## WHAT THE TASK ASKS
What lines of the listing below contain the word "ACEITE"? Copy each of them out.

[[ MATERIAL FOR THIS EXERCISE open ]]

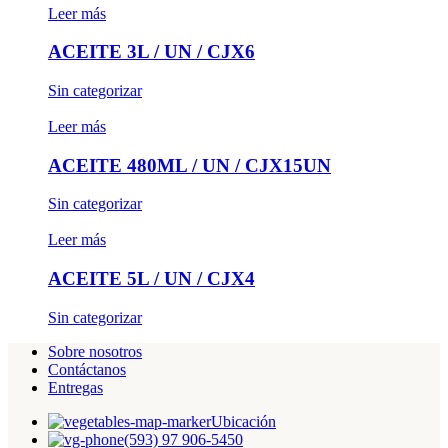
Leer más
ACEITE 3L / UN / CJX6
Sin categorizar
Leer más
ACEITE 480ML / UN / CJX15UN
Sin categorizar
Leer más
ACEITE 5L / UN / CJX4
Sin categorizar
Sobre nosotros
Contáctanos
Entregas
Ubicación
(593) 97 906-5450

[[ MATERIAL FOR THIS EXERCISE closed ]]

## WRITTEN SOLUTION
ACEITE 3L / UN / CJX6
ACEITE 480ML / UN / CJX15UN
ACEITE 5L / UN / CJX4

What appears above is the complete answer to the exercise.